PROBLEM DETAILS:
Tally every line of the material where "Retention" occurs, then write the total by itself.

GIVEN INFORMATION:
────
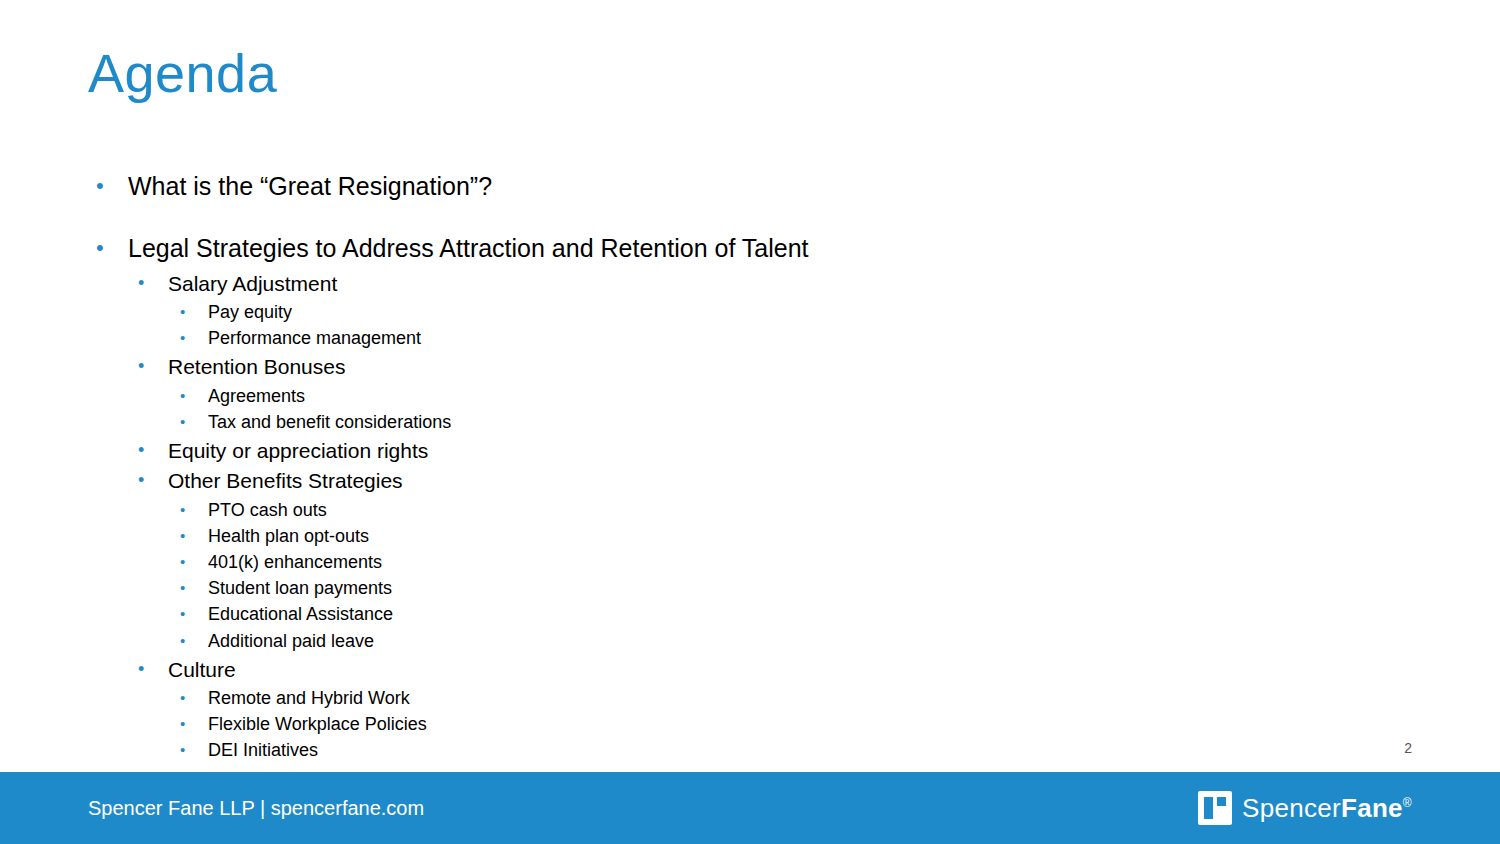Agenda
What is the “Great Resignation”?
Legal Strategies to Address Attraction and Retention of Talent
Salary Adjustment
Pay equity
Performance management
Retention Bonuses
Agreements
Tax and benefit considerations
Equity or appreciation rights
Other Benefits Strategies
PTO cash outs
Health plan opt-outs
401(k) enhancements
Student loan payments
Educational Assistance
Additional paid leave
Culture
Remote and Hybrid Work
Flexible Workplace Policies
DEI Initiatives
2
Spencer Fane LLP | spencerfane.com
SpencerFane®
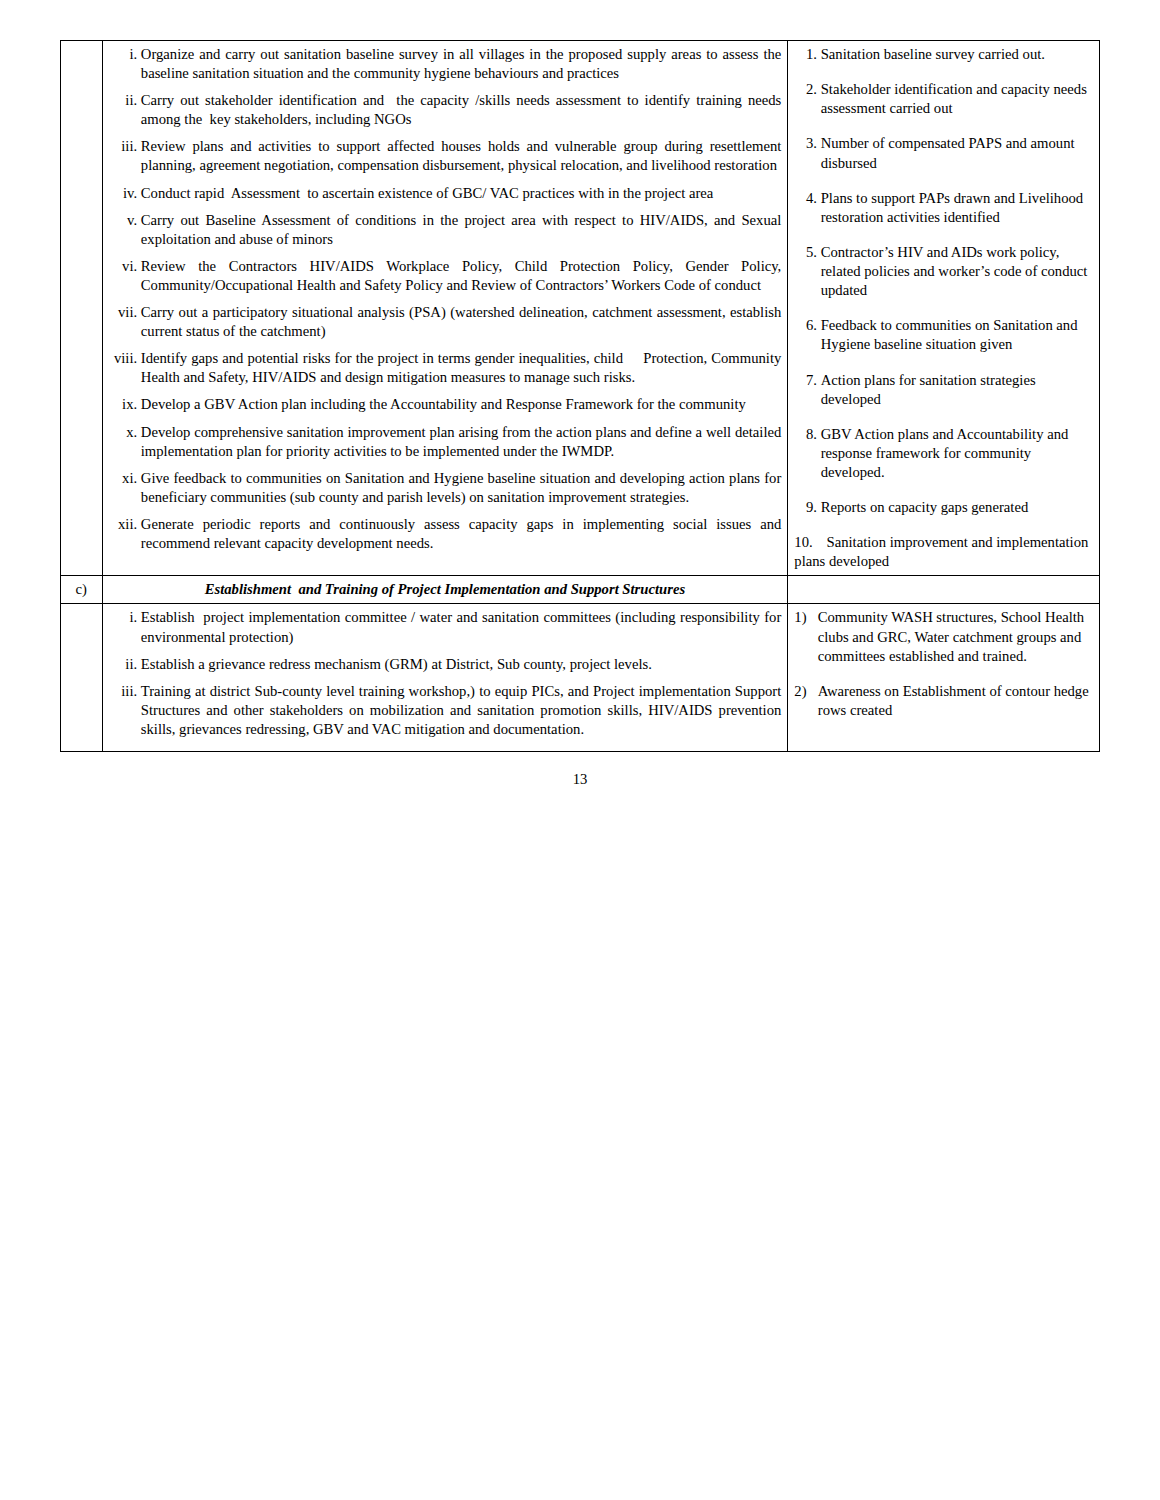| | Organize and carry out sanitation baseline survey in all villages in the proposed supply areas to assess the baseline sanitation situation and the community hygiene behaviours and practices Carry out stakeholder identification and the capacity /skills needs assessment to identify training needs among the key stakeholders, including NGOs Review plans and activities to support affected houses holds and vulnerable group during resettlement planning, agreement negotiation, compensation disbursement, physical relocation, and livelihood restoration Conduct rapid Assessment to ascertain existence of GBC/ VAC practices with in the project area Carry out Baseline Assessment of conditions in the project area with respect to HIV/AIDS, and Sexual exploitation and abuse of minors Review the Contractors HIV/AIDS Workplace Policy, Child Protection Policy, Gender Policy, Community/Occupational Health and Safety Policy and Review of Contractors’ Workers Code of conduct Carry out a participatory situational analysis (PSA) (watershed delineation, catchment assessment, establish current status of the catchment) Identify gaps and potential risks for the project in terms gender inequalities, child Protection, Community Health and Safety, HIV/AIDS and design mitigation measures to manage such risks. Develop a GBV Action plan including the Accountability and Response Framework for the community Develop comprehensive sanitation improvement plan arising from the action plans and define a well detailed implementation plan for priority activities to be implemented under the IWMDP. Give feedback to communities on Sanitation and Hygiene baseline situation and developing action plans for beneficiary communities (sub county and parish levels) on sanitation improvement strategies. Generate periodic reports and continuously assess capacity gaps in implementing social issues and recommend relevant capacity development needs. | Sanitation baseline survey carried out. Stakeholder identification and capacity needs assessment carried out Number of compensated PAPS and amount disbursed Plans to support PAPs drawn and Livelihood restoration activities identified Contractor’s HIV and AIDs work policy, related policies and worker’s code of conduct updated Feedback to communities on Sanitation and Hygiene baseline situation given Action plans for sanitation strategies developed GBV Action plans and Accountability and response framework for community developed. Reports on capacity gaps generated 10. Sanitation improvement and implementation plans developed |
| c) | Establishment and Training of Project Implementation and Support Structures | |
| | Establish project implementation committee / water and sanitation committees (including responsibility for environmental protection) Establish a grievance redress mechanism (GRM) at District, Sub county, project levels. Training at district Sub-county level training workshop,) to equip PICs, and Project implementation Support Structures and other stakeholders on mobilization and sanitation promotion skills, HIV/AIDS prevention skills, grievances redressing, GBV and VAC mitigation and documentation. | Community WASH structures, School Health clubs and GRC, Water catchment groups and committees established and trained. Awareness on Establishment of contour hedge rows created |
13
────
WRITTEN ANSWER:
2